Setelah kejadian ini, pihak sekolah tidak memberi tahu orang tua siswa. Baru keesokan harinya di sekolah orang tua siswa dihubungi mengenai kejadian tersebut.

“Iya, kalau review sekolah baru tanggal 1 Oktober dipastikan kejadian itu permainan biasa. Tapi maaf kok pihak sekolah tidak datang? Saya informasikan, anak ini akan dioperasi penyambung pembuluh darahnya, tapi pihak sekolah tidak ada yang datang,” ujarnya.

Dia kecewa dengan sekolahnya. Alasannya, tidak ada permintaan maaf dari pihak sekolah.

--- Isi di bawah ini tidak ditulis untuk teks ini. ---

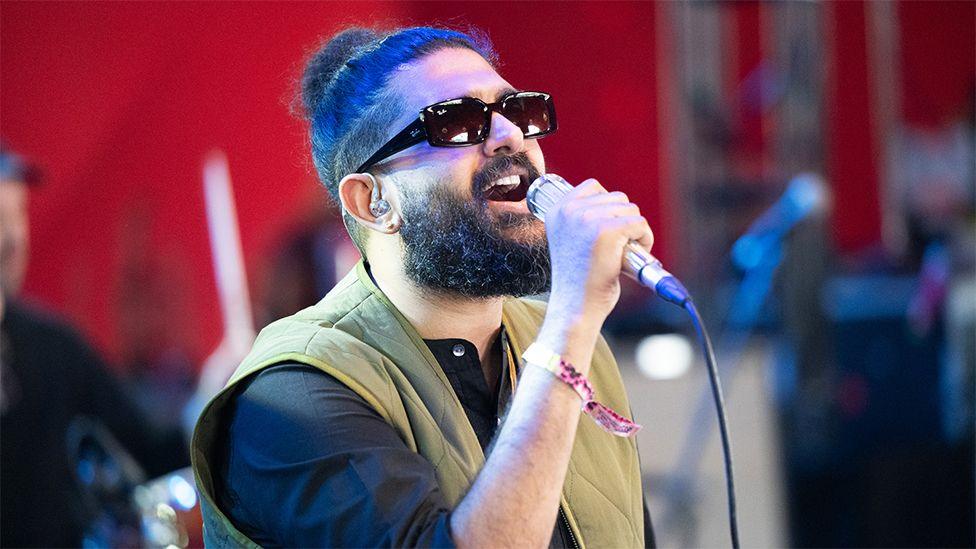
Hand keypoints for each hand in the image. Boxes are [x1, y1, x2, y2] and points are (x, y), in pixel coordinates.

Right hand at [540, 179, 653, 346]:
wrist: (575, 306)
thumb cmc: (578, 279)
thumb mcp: (571, 240)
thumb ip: (583, 220)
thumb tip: (616, 205)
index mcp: (557, 210)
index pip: (593, 186)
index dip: (608, 207)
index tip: (607, 232)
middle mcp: (569, 210)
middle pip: (616, 197)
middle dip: (624, 220)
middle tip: (619, 247)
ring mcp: (588, 219)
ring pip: (631, 209)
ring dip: (636, 230)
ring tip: (625, 253)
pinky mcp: (607, 231)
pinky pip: (640, 224)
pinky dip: (644, 240)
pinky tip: (632, 257)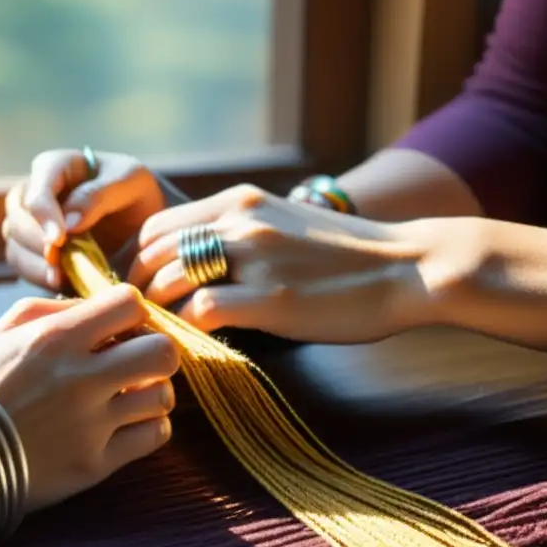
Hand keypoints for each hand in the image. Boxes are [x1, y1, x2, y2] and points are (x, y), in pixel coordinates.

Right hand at [0, 284, 179, 511]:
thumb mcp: (0, 332)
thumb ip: (53, 312)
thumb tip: (97, 309)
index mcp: (55, 339)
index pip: (131, 304)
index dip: (130, 313)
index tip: (116, 328)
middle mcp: (80, 379)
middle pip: (163, 352)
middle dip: (154, 351)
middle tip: (133, 362)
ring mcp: (90, 425)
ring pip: (164, 397)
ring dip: (151, 391)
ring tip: (125, 396)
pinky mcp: (93, 465)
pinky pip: (154, 437)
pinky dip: (148, 427)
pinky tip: (123, 424)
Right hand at [2, 149, 165, 290]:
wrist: (139, 220)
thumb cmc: (134, 192)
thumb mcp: (131, 183)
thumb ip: (100, 195)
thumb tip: (68, 223)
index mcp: (55, 166)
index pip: (37, 190)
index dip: (44, 216)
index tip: (59, 240)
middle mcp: (34, 191)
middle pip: (16, 218)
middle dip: (36, 243)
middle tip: (59, 264)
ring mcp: (29, 222)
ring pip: (14, 244)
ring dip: (34, 264)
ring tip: (61, 278)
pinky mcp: (32, 250)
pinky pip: (22, 265)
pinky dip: (38, 277)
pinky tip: (61, 283)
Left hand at [127, 185, 431, 343]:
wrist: (410, 267)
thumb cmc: (347, 255)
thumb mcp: (283, 224)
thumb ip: (238, 234)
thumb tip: (193, 262)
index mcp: (239, 201)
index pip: (157, 224)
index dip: (137, 259)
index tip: (139, 288)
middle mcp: (240, 220)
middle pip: (153, 250)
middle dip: (136, 287)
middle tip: (139, 317)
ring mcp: (255, 257)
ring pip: (169, 279)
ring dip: (159, 311)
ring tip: (163, 334)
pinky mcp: (271, 296)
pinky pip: (201, 311)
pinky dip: (188, 330)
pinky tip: (196, 344)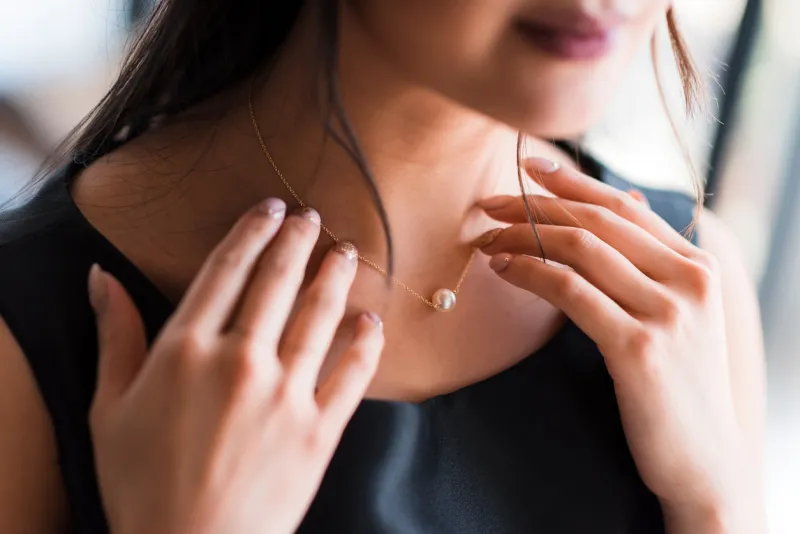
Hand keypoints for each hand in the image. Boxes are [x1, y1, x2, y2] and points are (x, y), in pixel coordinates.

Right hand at [87, 199, 383, 533]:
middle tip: (313, 218)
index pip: (226, 270)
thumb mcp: (109, 409)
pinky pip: (351, 374)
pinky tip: (372, 321)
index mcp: (186, 350)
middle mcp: (240, 361)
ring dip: (335, 277)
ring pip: (319, 316)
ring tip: (346, 252)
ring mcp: (285, 394)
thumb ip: (115, 336)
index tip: (271, 208)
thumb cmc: (141, 485)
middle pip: (277, 282)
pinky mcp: (320, 430)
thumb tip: (102, 276)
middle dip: (298, 242)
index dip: (252, 232)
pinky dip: (365, 344)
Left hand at [478, 158, 760, 530]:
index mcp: (699, 266)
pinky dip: (529, 272)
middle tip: (489, 204)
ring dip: (522, 236)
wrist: (706, 461)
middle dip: (536, 206)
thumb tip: (619, 205)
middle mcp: (689, 280)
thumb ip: (651, 264)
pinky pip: (569, 290)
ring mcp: (667, 313)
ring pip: (579, 249)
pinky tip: (504, 270)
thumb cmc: (681, 388)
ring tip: (486, 240)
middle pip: (598, 221)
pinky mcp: (638, 348)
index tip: (531, 169)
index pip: (626, 207)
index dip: (574, 183)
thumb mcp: (680, 316)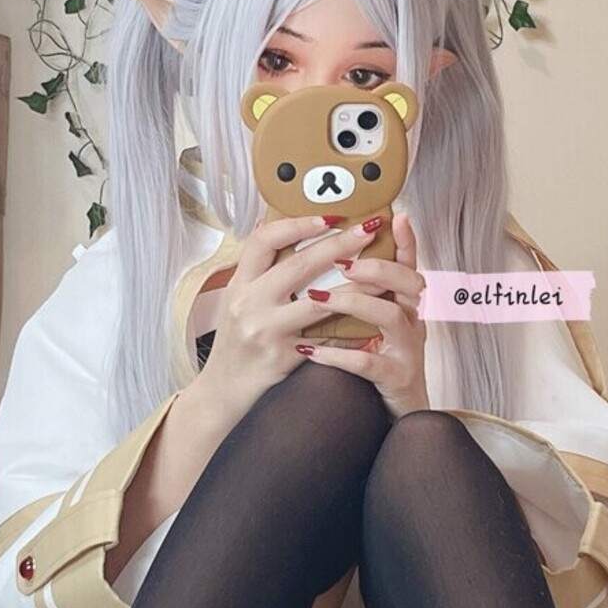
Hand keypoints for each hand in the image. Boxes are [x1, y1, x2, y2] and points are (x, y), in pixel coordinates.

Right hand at [196, 213, 380, 425]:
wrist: (223, 390)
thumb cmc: (236, 340)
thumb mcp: (238, 300)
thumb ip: (258, 270)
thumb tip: (275, 226)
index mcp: (240, 283)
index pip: (264, 241)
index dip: (296, 224)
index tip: (327, 217)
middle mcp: (250, 303)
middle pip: (299, 265)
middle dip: (339, 244)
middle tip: (368, 230)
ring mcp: (267, 331)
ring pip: (320, 303)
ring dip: (357, 287)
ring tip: (384, 275)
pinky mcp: (284, 357)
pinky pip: (327, 340)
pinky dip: (352, 330)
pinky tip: (375, 320)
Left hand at [299, 211, 430, 420]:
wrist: (398, 416)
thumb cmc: (378, 365)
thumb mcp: (373, 326)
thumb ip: (360, 295)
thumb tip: (327, 261)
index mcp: (405, 306)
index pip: (408, 265)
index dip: (406, 241)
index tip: (395, 217)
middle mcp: (412, 323)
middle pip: (408, 284)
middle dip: (376, 267)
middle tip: (343, 261)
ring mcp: (406, 351)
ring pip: (390, 317)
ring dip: (353, 302)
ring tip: (318, 296)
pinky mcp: (396, 379)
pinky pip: (369, 362)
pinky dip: (340, 354)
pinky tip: (313, 351)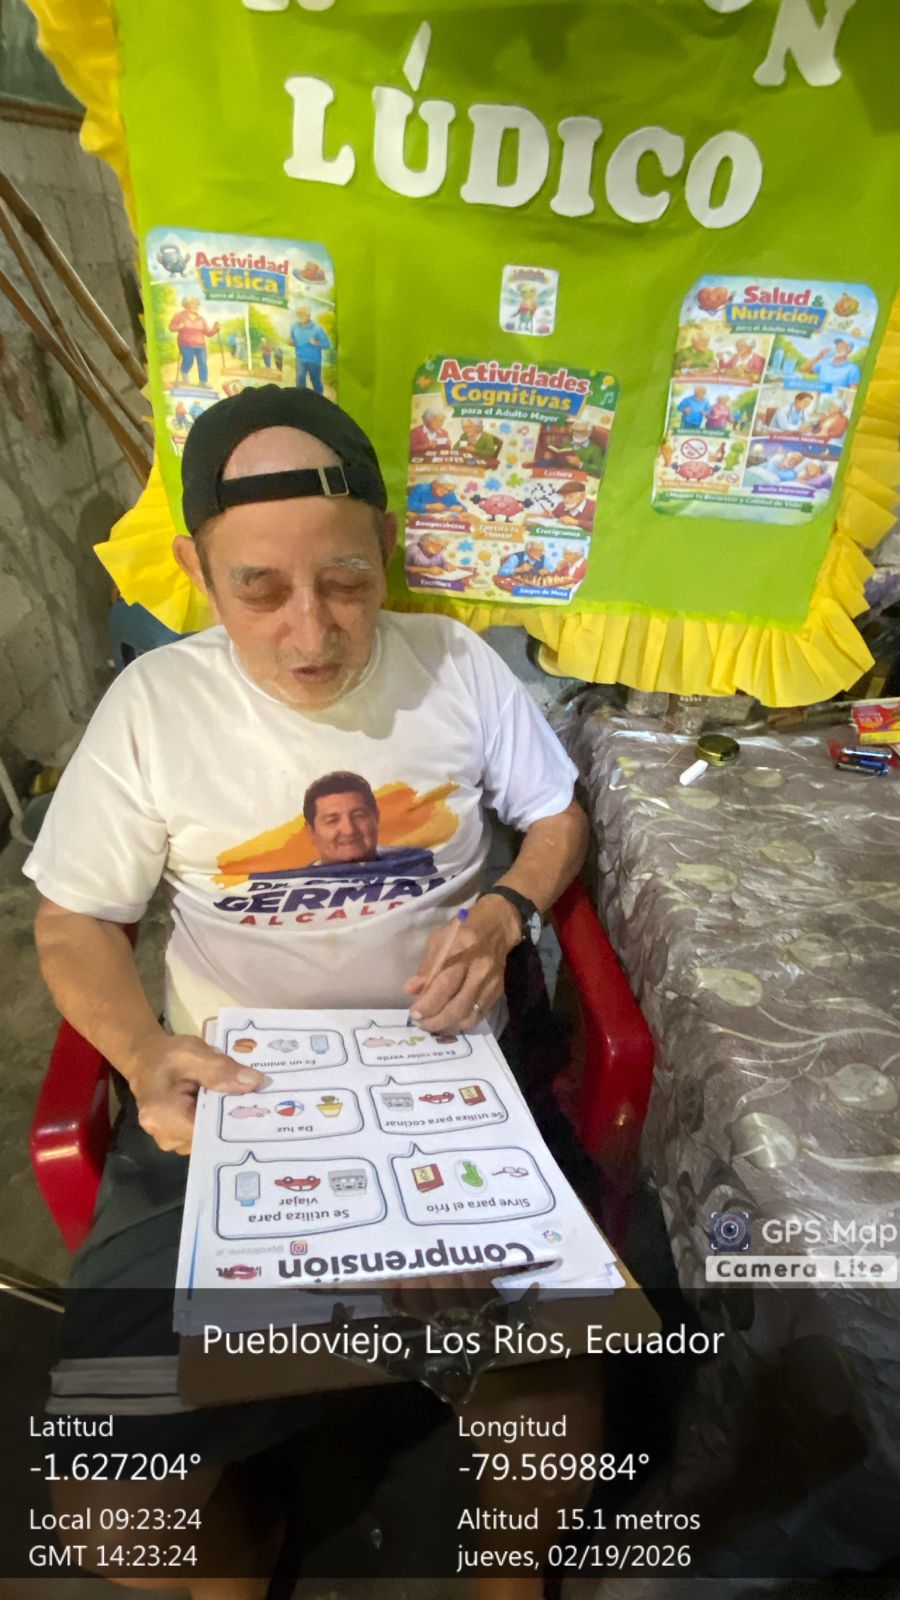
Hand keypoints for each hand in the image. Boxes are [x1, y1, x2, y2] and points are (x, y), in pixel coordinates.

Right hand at [125, 1033, 265, 1154]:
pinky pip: (206, 1134)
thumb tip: (254, 1082)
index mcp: (164, 1116)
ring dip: (228, 1121)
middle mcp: (166, 1137)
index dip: (236, 1121)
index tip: (261, 1108)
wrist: (145, 1060)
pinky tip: (233, 1107)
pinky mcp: (179, 1139)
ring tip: (251, 1104)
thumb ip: (221, 1069)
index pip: (209, 1132)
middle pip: (212, 1137)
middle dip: (236, 1121)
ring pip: (211, 1138)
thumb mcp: (192, 1052)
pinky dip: (219, 1121)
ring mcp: (172, 1142)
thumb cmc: (165, 1056)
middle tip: (263, 1104)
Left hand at [403, 896, 520, 1032]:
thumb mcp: (439, 939)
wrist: (497, 925)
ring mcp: (491, 982)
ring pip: (470, 1015)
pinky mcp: (498, 991)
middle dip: (436, 1021)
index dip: (428, 1004)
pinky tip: (450, 1020)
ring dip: (448, 1025)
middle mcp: (479, 968)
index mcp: (462, 949)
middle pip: (458, 1006)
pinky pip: (479, 1015)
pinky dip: (462, 1022)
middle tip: (421, 1024)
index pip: (445, 984)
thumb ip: (427, 966)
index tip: (414, 1014)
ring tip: (433, 1024)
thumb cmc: (462, 929)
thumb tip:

“Ya, saya kecewa dengan sutradara. Kemarin sutradara datang dan tidak meminta maaf kepada orang tua, namun tidak ada pernyataan seperti itu. “Sebenarnya pernyataan itu tidak berlaku bagi saya,” ujarnya kecewa.

Sebagai orang tua, ia meminta agar kasus tersebut diselidiki dan ditindaklanjuti. Dia melaporkan hal ini ke polisi.

“Sama saja, sepertinya polisi bergerak cepat. Saya juga ingin menjalani pemeriksaan visum di rumah sakit. Saya berharap bisa mewakili siswa lain, orang tua orang lain, agar mereka merasa nyaman meninggalkan anaknya yang berkebutuhan khusus. Namun nyatanya, ada keluhan dari orang tua lain mengenai hal ini. Sepertinya ada, tapi saya tidak tahu siapa mereka. Tapi datanya terus masuk, ujarnya.

Fahmi mengatakan, peristiwa penganiayaan terhadap anaknya terjadi di area upacara. Namun dia tidak tahu apakah saat itu ada guru yang akan turun tangan dalam masalah ini atau tidak.

“Tidak, aku tidak tahu. Kata gurunya sama saja dengan bermain kan? Tapi anakku disebut anak autis, kadang dia punya perasaan, ya, tingkat emosinya. Dia tidak bisa bernapas, tidak bisa.” jawabnya. Tapi tiba-tiba kaca pecah itu merugikan dirinya sendiri ya? Dia tidak tahu kalau itu kadang terjadi,” ujarnya.

R berkata pada dirinya sendiri bahwa dia ditendang dan bahkan diludahi. Peristiwa penganiayaan tersebut diyakini sudah berulang kali menimpa anaknya.

Jadi menurut dia sebenarnya dia bilang, ‘Iya saya ditendang, Pak.’ Saya ludahi saya, katanya: “Jadi ternyata itu sudah terjadi berkali-kali di masa lalu. Tapi puncaknya kemarin,” ujarnya.

R pun mengalami luka sehingga tangannya dijahit. Ia pun meminta pihak sekolah bertanggung jawab atas kejadian yang menimpa anaknya.

“(Lukanya) besar karena kemarin kita operasi penuh kan? Semua sayatannya, saya tidak tahu apakah lebih dari jahitan besar,” ujarnya.

Halaman selanjutnya

“Yah, (pelakunya) itu dari kelas lain, teman-teman sekelasnya malah melindunginya. “Tapi keduanya kelas IX, tapi beda kelas,” jelasnya.